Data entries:
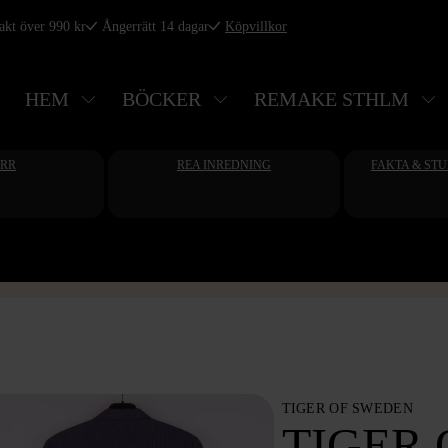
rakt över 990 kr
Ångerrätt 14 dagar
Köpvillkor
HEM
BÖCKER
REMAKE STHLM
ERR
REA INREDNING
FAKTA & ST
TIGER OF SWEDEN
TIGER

- [YOUR ASSIGNMENT]: Copy the records shown above in their entirety and exactly; images are to be left out.

- [EXERCISE RESPONSE]:
rakt över 990 kr
Ångerrätt 14 dagar
Köpvillkor
HEM
BÖCKER
REMAKE STHLM
ERR
REA INREDNING
FAKTA & ST
TIGER OF SWEDEN
TIGER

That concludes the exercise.